:: Exercise details ::
Could you return every line of the records below word for word, leaving the pictures out?

.....

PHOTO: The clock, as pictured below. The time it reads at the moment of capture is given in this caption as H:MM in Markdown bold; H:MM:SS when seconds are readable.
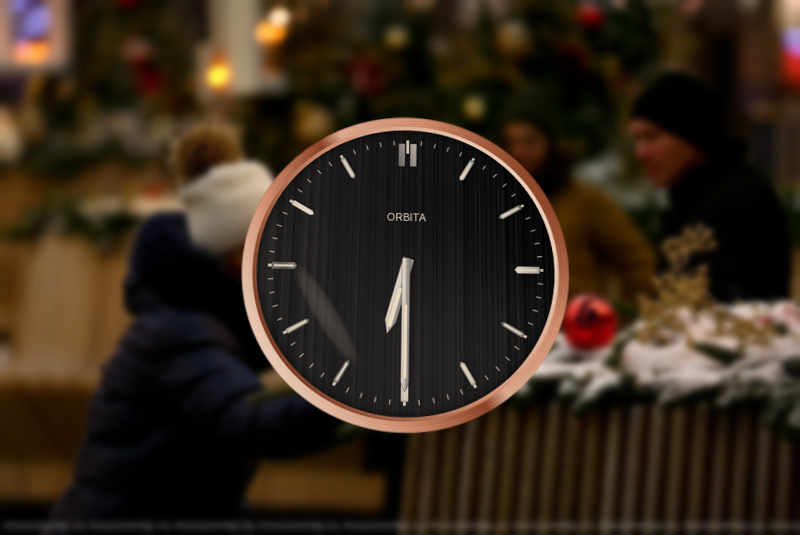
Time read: **6:30**
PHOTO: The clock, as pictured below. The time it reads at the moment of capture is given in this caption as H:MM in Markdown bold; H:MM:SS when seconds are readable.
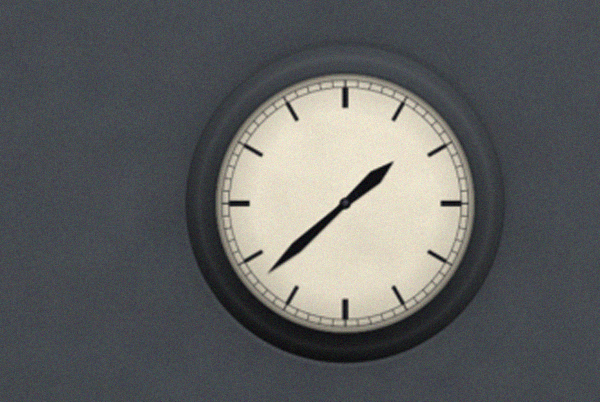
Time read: **1:38**
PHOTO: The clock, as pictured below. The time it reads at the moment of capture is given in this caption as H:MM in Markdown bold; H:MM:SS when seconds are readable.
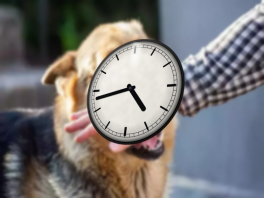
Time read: **4:43**
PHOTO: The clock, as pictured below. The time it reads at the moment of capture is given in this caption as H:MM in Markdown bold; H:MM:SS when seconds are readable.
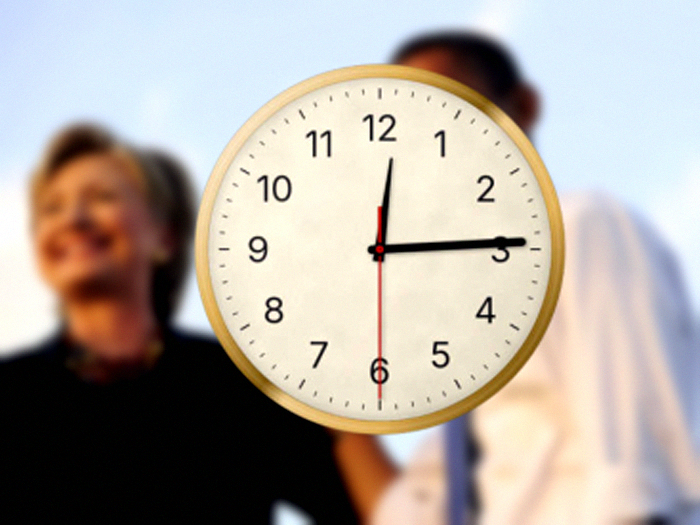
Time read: **12:14:30**
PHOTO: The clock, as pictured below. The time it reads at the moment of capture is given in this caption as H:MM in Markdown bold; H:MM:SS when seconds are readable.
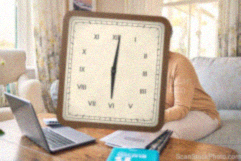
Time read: **6:01**
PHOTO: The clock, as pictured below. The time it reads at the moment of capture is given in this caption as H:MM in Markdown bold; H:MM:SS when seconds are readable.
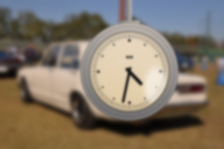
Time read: **4:32**
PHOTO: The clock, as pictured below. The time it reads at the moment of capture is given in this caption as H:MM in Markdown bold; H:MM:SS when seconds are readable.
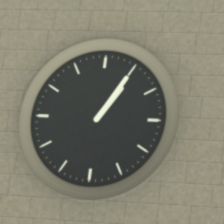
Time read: **1:05**
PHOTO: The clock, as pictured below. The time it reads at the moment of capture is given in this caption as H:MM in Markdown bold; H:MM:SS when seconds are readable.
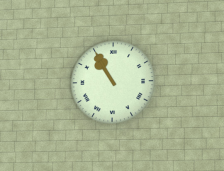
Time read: **10:55**
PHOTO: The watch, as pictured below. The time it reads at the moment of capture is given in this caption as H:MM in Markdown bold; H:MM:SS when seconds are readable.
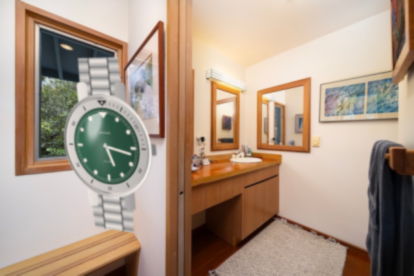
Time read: **5:17**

.....

:: Solution to this problem ::
PHOTO: The clock, as pictured below. The time it reads at the moment of capture is given in this caption as H:MM in Markdown bold; H:MM:SS when seconds are readable.
Time read: **6:30**
PHOTO: The clock, as pictured below. The time it reads at the moment of capture is given in this caption as H:MM in Markdown bold; H:MM:SS when seconds are readable.
Time read: **1:38**
PHOTO: The clock, as pictured below. The time it reads at the moment of capture is given in this caption as H:MM in Markdown bold; H:MM:SS when seconds are readable.
Time read: **4:43**
PHOTO: The clock, as pictured below. The time it reads at the moment of capture is given in this caption as H:MM in Markdown bold; H:MM:SS when seconds are readable.
Time read: **12:14:30**
PHOTO: The clock, as pictured below. The time it reads at the moment of capture is given in this caption as H:MM in Markdown bold; H:MM:SS when seconds are readable.
Time read: **6:01**
PHOTO: The clock, as pictured below. The time it reads at the moment of capture is given in this caption as H:MM in Markdown bold; H:MM:SS when seconds are readable.
Time read: **4:32**
PHOTO: The clock, as pictured below. The time it reads at the moment of capture is given in this caption as H:MM in Markdown bold; H:MM:SS when seconds are readable.
Time read: **1:05**
PHOTO: The clock, as pictured below. The time it reads at the moment of capture is given in this caption as H:MM in Markdown bold; H:MM:SS when seconds are readable.
Time read: **10:55**
PHOTO: The watch, as pictured below. The time it reads at the moment of capture is given in this caption as H:MM in Markdown bold; H:MM:SS when seconds are readable.
Time read: **5:17**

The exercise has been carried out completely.